Défini comme un «handicap grave à expressions multiples», le polyhandicap regroupe des personnes présentant une combinaison de déficiences intellectuelles et motrices sévères, auxquelles s’ajoutent diverses affections médicales associées. Si les symptômes peuvent fortement varier selon les individus, tous sont en situation d’extrême dépendance pour l’exécution des actes de la vie quotidienne (toilette, habillage, repas, etc.). Dans l’incapacité de s’exprimer par le langage ou par signes sensori-moteurs, ces personnes n’ont pratiquement aucun moyen de communiquer avec leur entourage.
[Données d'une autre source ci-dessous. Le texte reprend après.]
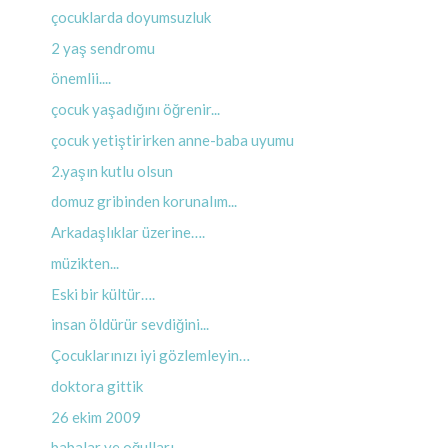
çocuklarda doyumsuzluk
2 yaş sendromu
önemlii....
çocuk yaşadığını öğrenir...
çocuk yetiştirirken anne-baba uyumu
2.yaşın kutlu olsun
domuz gribinden korunalım...
Arkadaşlıklar üzerine….
müzikten...
Eski bir kültür….
insan öldürür sevdiğini...
Çocuklarınızı iyi gözlemleyin…
doktora gittik
26 ekim 2009
babalar ve oğulları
Population «intestable» Jusque-là, cette population était souvent considérée comme «intestable». Les informations sur leurs besoins et leurs préférences dans le but de leur fournir une assistance personnalisée ne pouvaient être collectées que de manière indirecte par les parents, les éducateurs/trices ou encore les soignant-es et sur la base de questionnaires mesurant certains comportements en termes de fréquence («jamais» vs «systématiquement») ou d’intensité («pas du tout» vs «énormément»).
Il reste toutefois un indice comportemental qui est fréquemment préservé chez les individus polyhandicapés: le regard. D’où l’idée d’appliquer sur eux l’oculométrie, une technique utilisée depuis de nombreuses années pour évaluer les compétences des bébés, qui ne sont pas encore en capacité de parler et ne disposent pas encore de motricité fine.
À la demande de l’institut médico-éducatif La Clé des Champs, basé à Saint-Cergues en France, l’équipe d’Édouard Gentaz a testé un groupe de neuf enfants et adolescent-es âgé-es de 6 à 16 ans en situation de polyhandicap grave et a enregistré les mouvements oculaires en réponse à différents stimuli visuels.
Plusieurs paires d’images et de scènes ont été soumises à ces enfants afin d’évaluer six compétences visuelles différentes: des mouvements biologiques ou non biologiques, des scènes socialement saillantes ou non sociales, des zones faciales montrant les yeux ou la bouche, des émotions de joie ou de colère, des objets d’attention partagée ou non et des comportements pro-sociaux ou anti-sociaux. Les scientifiques ont comparé le temps passé par les regards de chaque participant-e sur chacune des images. Ils ont ensuite comparé ces résultats avec ceux d’un groupe témoin composé de 32 enfants de 2 ans ne souffrant pas de polyhandicap.

Dispositif fiable

«Grâce à l’eye-tracking, nous avons observé que ces enfants étaient sensibles à ce qu’ils voyaient et que chacun-e manifestait des préférences visuelles propres, indique Thalia Cavadini, assistante-doctorante au sein de la Faculté de psychologie et sciences de l’éducation et première auteure de l’étude. Cette méthode nous a permis de mettre en évidence des compétences individuelles insoupçonnées chez chacun-e des neuf enfants testé-es, comme la capacité à s’orienter préférentiellement vers des stimuli humains et socialement saillants ou la capacité à diriger son attention vers l’objet qu’une autre personne est en train de regarder. Cette découverte ouvre la voie à des dispositifs de stimulation et de prise en charge personnalisés, pour autant que la capacité de regarder soit préservée, ce qui n’est pas le cas chez toutes les personnes en situation de polyhandicap.»
Grâce à ces travaux, l’«eye-tracking» fait désormais figure de dispositif fiable pour l’évaluation de certaines compétences perceptives et socio-émotionnelles des personnes polyhandicapées, tout en tenant compte de leurs particularités individuelles. Sur la base de ces recherches, des serious games – soit des jeux vidéo à visée pédagogique ou communicationnelle – adaptés à chaque enfant testé-e sont également en cours de développement. L’objectif, à terme, serait d’établir une communication plus fluide avec cette population.